TASK DETAILS :: Copy out the lines beginning with the one that contains "delivering exam support." and ending with the last line below, exactly as they stand. Pictures are not copied.

GIVEN DATA ::
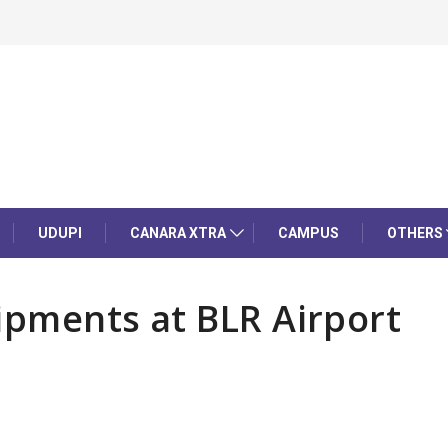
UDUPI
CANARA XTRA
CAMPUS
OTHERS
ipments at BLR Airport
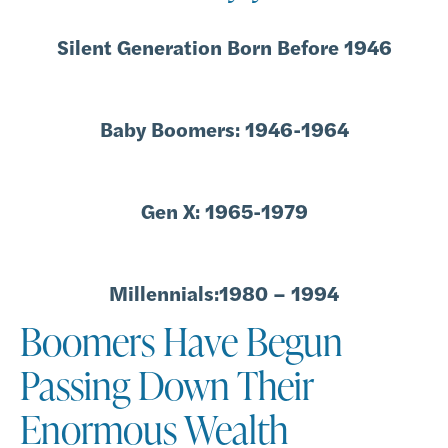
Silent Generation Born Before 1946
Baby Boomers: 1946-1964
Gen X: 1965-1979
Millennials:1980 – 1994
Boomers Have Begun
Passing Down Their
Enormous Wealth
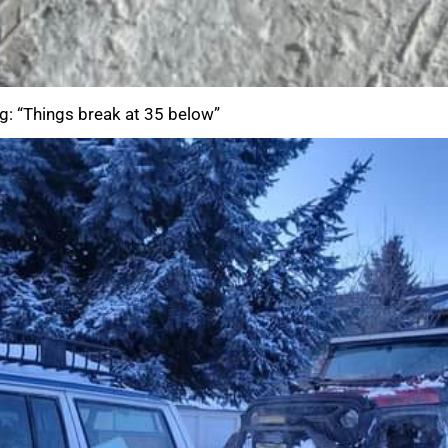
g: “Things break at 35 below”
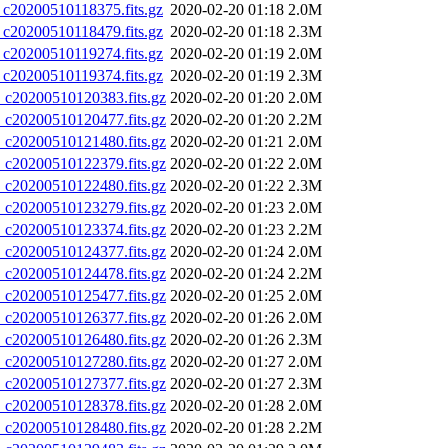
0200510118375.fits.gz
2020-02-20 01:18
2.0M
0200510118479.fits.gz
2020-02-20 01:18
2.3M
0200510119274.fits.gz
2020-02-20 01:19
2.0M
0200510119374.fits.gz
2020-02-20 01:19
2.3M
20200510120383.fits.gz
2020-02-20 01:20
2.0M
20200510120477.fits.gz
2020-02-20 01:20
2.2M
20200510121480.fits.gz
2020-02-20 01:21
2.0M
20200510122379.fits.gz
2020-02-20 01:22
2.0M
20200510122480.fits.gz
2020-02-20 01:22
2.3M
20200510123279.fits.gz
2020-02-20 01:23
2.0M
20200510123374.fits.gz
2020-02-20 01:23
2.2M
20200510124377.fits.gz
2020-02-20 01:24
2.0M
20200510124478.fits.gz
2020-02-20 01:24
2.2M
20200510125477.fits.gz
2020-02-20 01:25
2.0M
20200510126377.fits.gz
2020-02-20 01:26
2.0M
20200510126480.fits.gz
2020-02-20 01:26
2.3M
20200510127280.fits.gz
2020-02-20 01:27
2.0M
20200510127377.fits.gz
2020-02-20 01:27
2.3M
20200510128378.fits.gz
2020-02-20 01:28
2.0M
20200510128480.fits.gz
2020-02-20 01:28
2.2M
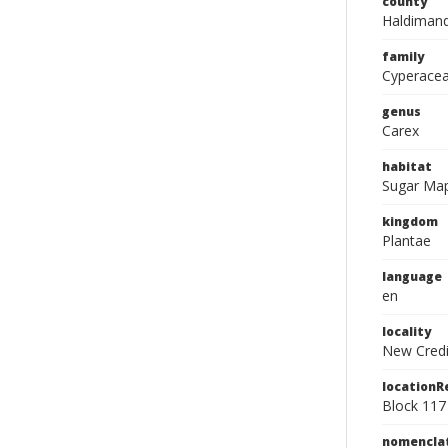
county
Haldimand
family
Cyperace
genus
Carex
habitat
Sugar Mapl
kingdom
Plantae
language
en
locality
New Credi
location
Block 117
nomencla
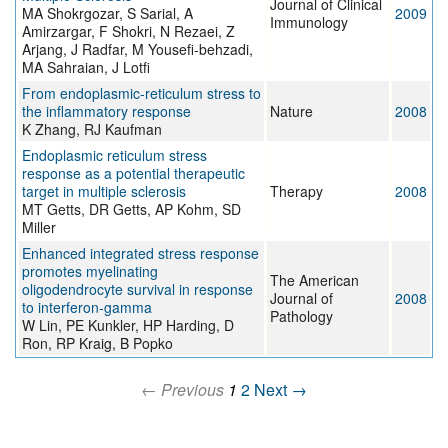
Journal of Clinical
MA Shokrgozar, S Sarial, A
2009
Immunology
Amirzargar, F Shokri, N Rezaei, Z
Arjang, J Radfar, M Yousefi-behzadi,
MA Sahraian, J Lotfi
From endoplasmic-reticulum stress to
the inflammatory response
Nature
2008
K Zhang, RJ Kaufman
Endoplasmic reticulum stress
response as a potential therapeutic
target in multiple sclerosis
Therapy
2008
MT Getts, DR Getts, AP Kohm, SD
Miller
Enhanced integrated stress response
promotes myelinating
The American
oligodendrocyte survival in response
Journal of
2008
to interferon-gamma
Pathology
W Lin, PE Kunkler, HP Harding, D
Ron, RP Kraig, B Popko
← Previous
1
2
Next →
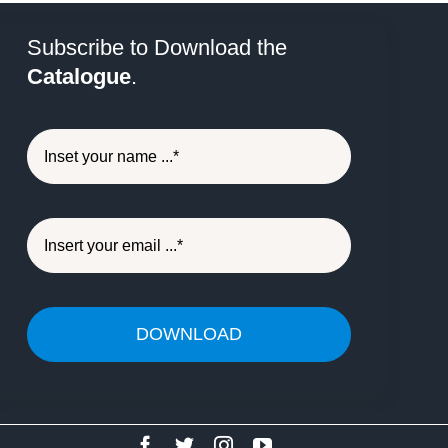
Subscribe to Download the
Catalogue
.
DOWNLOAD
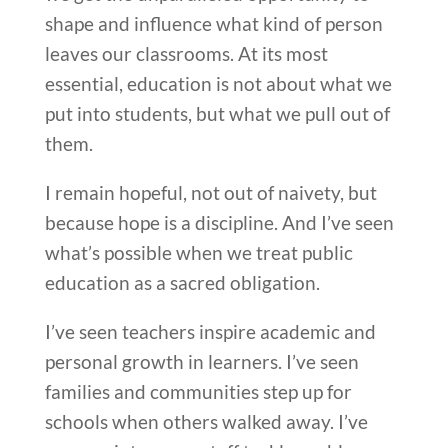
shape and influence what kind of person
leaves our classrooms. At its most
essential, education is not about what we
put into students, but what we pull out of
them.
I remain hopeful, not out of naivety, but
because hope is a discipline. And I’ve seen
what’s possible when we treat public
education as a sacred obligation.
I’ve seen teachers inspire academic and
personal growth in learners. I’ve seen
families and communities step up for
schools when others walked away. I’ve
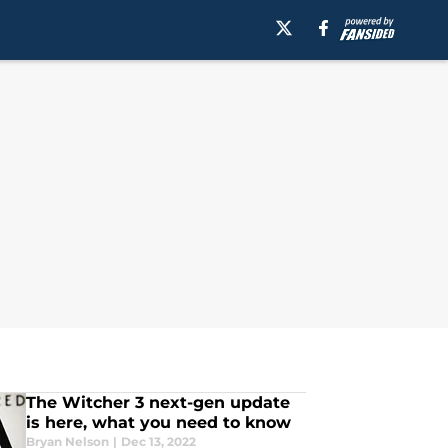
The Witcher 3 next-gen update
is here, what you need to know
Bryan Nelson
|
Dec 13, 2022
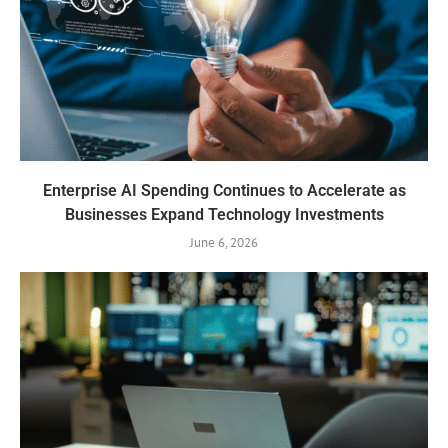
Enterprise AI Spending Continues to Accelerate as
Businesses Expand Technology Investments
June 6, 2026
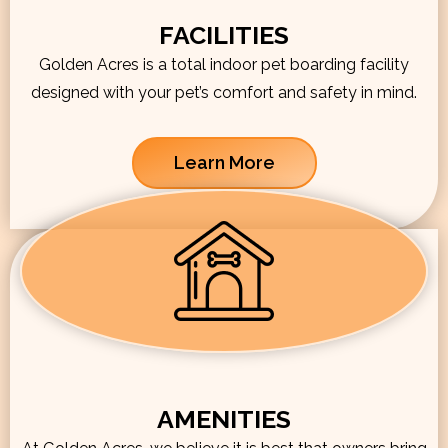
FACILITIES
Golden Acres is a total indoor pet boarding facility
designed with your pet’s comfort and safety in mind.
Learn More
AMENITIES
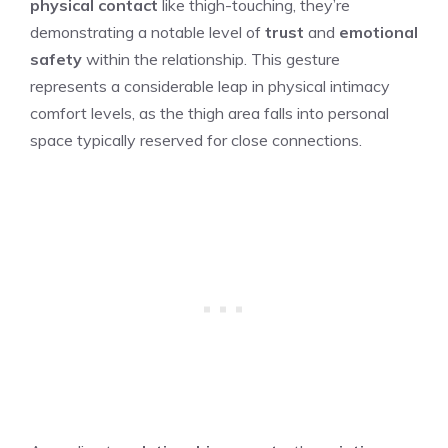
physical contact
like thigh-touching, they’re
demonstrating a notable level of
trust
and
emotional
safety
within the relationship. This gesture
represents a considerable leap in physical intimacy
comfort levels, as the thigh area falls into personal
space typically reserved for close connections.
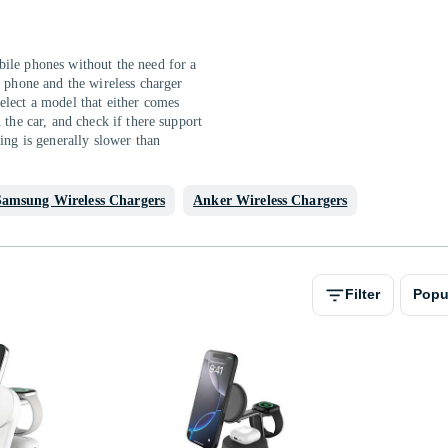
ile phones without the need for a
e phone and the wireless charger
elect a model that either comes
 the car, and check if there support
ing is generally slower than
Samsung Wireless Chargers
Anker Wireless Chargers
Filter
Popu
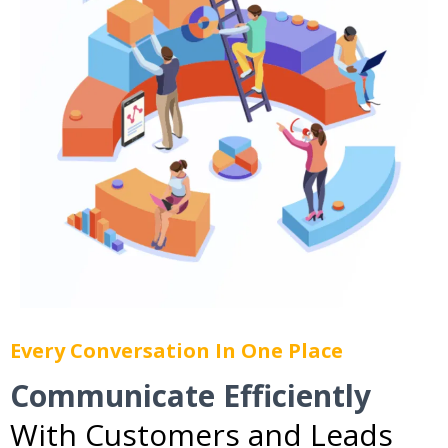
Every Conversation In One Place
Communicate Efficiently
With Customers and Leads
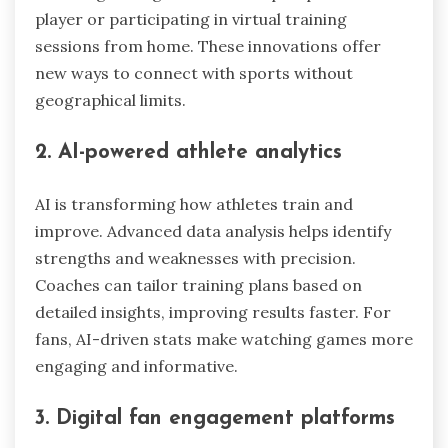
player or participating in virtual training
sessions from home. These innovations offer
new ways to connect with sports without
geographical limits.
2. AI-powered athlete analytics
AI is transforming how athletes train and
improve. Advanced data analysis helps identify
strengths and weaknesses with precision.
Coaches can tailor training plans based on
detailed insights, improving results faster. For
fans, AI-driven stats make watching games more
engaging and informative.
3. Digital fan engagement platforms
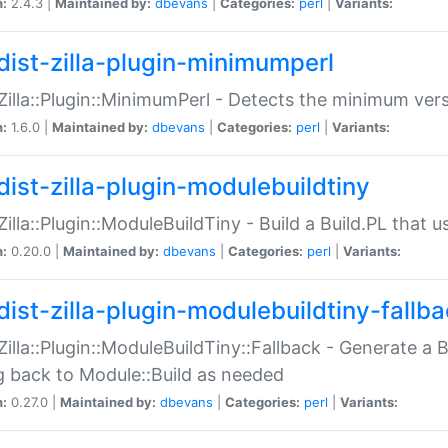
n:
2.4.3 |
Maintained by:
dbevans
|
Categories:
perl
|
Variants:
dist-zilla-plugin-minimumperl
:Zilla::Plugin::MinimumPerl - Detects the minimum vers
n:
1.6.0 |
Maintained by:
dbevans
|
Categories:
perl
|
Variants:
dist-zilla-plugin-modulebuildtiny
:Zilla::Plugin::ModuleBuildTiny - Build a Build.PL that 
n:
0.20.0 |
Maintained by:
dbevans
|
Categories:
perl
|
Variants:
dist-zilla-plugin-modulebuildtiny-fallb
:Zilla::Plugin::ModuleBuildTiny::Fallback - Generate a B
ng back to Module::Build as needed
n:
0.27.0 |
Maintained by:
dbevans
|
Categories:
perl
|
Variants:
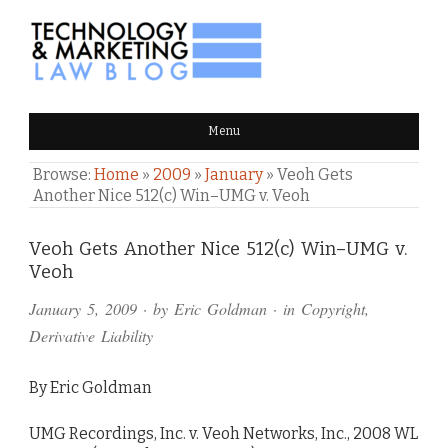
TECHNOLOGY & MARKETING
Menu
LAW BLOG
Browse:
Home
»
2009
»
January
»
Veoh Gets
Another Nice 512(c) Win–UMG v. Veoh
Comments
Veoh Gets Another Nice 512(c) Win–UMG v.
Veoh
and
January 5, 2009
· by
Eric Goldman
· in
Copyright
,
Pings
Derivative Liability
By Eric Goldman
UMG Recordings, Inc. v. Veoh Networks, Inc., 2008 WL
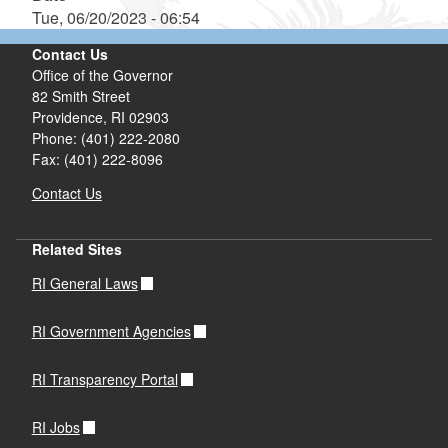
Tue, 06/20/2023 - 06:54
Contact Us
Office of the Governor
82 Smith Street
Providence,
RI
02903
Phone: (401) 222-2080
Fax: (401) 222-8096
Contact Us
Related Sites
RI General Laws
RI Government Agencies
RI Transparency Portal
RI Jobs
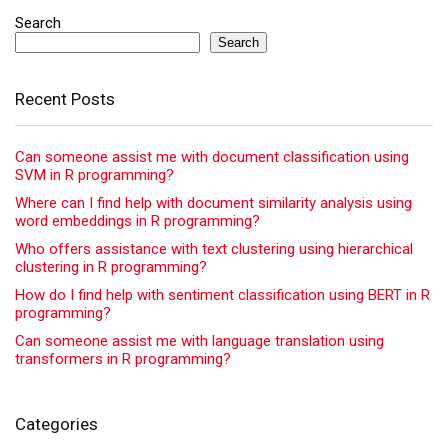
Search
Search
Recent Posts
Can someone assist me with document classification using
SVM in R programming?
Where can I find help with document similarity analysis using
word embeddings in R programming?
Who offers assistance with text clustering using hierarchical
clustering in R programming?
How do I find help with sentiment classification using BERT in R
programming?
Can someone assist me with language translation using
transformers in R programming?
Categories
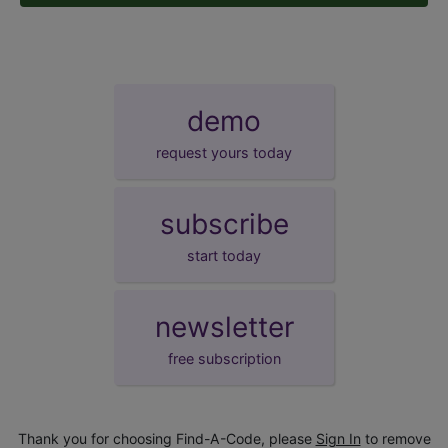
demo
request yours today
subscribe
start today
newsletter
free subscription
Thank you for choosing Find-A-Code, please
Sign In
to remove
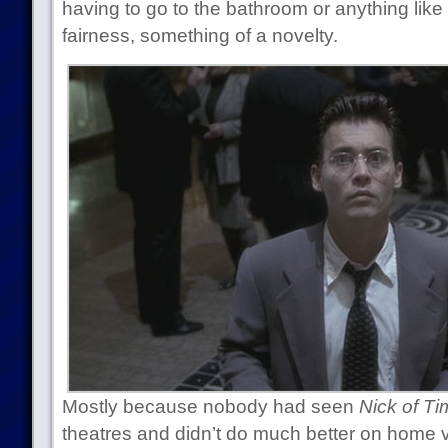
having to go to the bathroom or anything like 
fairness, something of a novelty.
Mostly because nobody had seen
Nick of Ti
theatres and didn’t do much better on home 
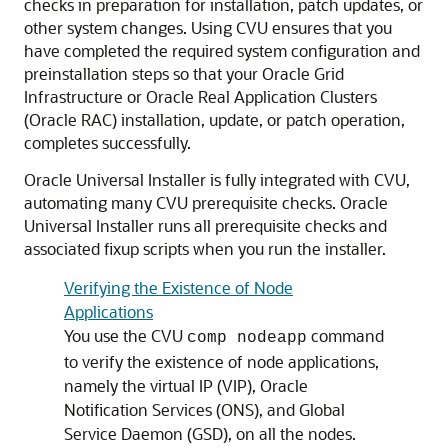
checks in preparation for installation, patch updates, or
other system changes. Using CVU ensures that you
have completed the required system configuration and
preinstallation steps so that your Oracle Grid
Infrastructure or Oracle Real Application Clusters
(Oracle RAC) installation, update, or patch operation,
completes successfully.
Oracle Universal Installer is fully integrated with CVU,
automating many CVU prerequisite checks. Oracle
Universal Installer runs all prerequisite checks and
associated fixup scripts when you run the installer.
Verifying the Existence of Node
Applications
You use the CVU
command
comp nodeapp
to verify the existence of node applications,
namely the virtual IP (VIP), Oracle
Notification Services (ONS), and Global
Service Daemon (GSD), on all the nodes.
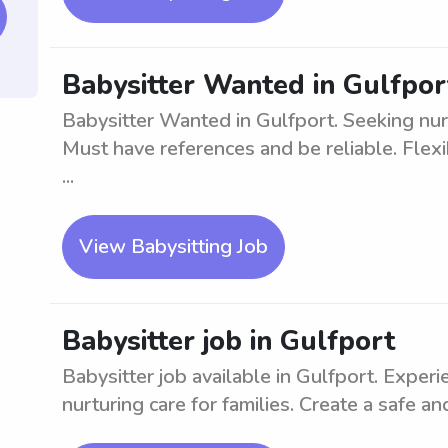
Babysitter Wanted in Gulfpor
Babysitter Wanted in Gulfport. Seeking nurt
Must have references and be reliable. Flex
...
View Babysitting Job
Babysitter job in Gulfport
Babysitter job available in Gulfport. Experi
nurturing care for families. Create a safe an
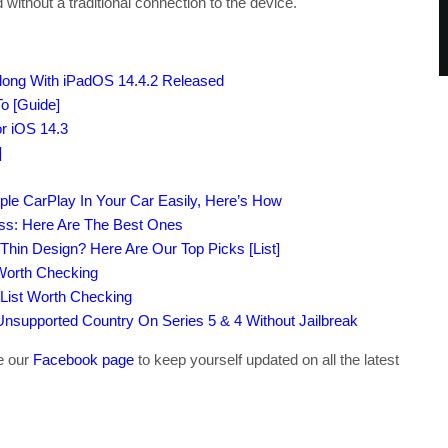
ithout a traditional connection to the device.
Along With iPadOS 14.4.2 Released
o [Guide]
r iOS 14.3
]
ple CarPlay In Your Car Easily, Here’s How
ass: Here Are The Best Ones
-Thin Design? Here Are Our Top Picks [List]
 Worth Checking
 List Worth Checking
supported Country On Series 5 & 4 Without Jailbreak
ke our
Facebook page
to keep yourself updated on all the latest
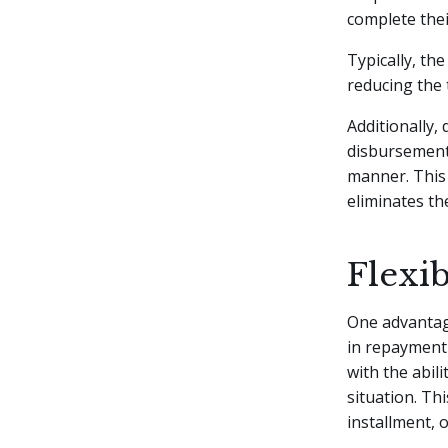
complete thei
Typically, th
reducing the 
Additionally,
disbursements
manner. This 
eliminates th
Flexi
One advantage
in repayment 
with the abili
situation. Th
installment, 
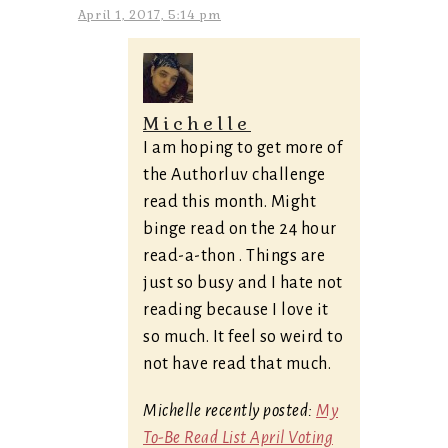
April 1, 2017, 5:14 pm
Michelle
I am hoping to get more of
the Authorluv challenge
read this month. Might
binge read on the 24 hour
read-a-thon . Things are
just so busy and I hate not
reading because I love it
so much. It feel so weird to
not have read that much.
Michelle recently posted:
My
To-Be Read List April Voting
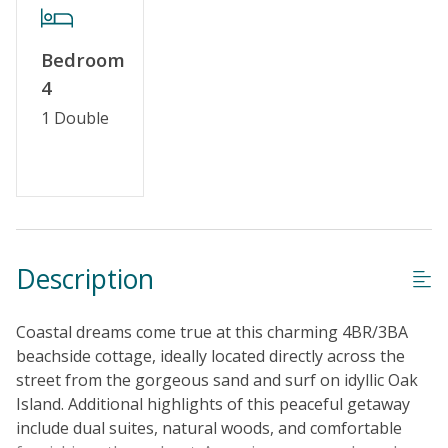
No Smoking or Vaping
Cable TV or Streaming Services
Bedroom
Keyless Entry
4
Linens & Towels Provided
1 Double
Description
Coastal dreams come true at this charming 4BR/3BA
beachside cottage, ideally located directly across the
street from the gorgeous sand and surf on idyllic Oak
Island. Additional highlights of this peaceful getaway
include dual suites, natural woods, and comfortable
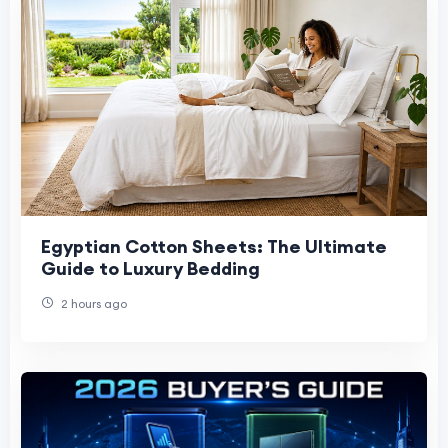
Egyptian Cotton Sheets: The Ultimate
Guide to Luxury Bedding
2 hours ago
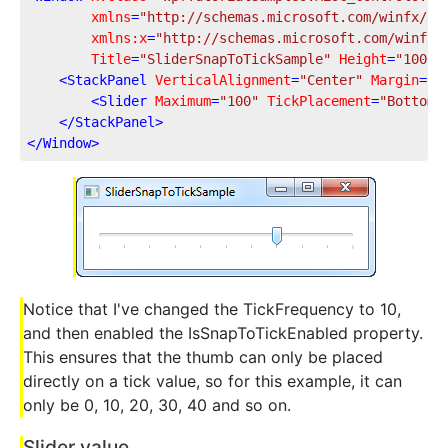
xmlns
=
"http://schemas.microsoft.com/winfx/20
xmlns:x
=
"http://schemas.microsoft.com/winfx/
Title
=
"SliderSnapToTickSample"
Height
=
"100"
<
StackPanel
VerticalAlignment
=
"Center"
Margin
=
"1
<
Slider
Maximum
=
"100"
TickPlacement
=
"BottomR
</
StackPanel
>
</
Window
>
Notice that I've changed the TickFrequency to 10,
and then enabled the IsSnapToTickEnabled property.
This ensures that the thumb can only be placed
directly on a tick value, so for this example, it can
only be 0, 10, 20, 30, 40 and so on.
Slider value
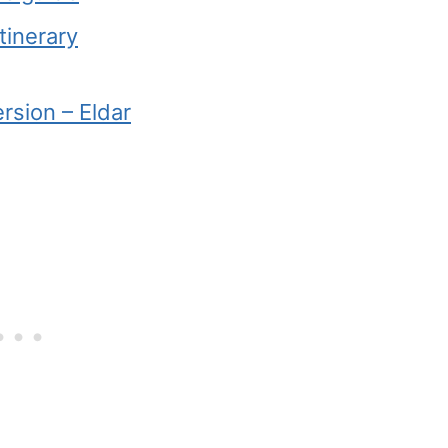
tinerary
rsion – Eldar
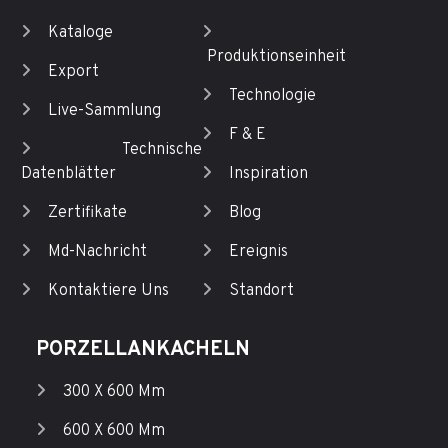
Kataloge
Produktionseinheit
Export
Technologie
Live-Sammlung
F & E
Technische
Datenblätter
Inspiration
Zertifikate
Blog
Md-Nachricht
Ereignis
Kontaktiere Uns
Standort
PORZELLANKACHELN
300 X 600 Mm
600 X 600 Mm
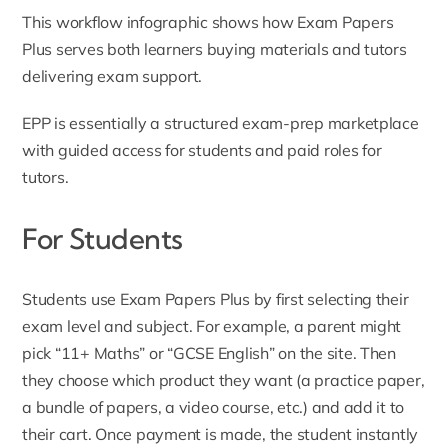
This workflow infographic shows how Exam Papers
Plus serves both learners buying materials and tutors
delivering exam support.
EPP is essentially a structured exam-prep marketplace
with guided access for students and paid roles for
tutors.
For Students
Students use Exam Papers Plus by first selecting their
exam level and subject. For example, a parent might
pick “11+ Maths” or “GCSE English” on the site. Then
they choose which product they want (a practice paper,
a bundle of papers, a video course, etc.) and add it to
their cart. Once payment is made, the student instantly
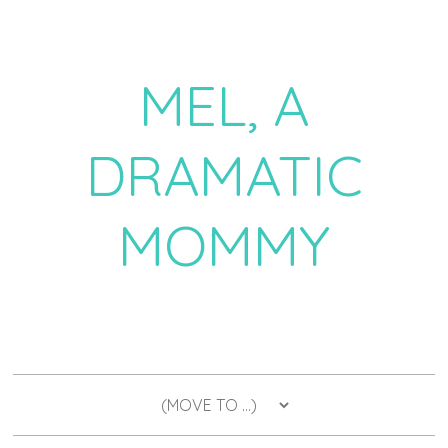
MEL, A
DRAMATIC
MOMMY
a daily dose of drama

WORKED SOLUTION ::
delivering exam support.
EPP is essentially a structured exam-prep marketplace
with guided access for students and paid roles for
tutors.
For Students
Students use Exam Papers Plus by first selecting their
exam level and subject. For example, a parent might
pick “11+ Maths” or “GCSE English” on the site. Then
they choose which product they want (a practice paper,
a bundle of papers, a video course, etc.) and add it to
their cart. Once payment is made, the student instantly
MEL, A
DRAMATIC
MOMMY
a daily dose of drama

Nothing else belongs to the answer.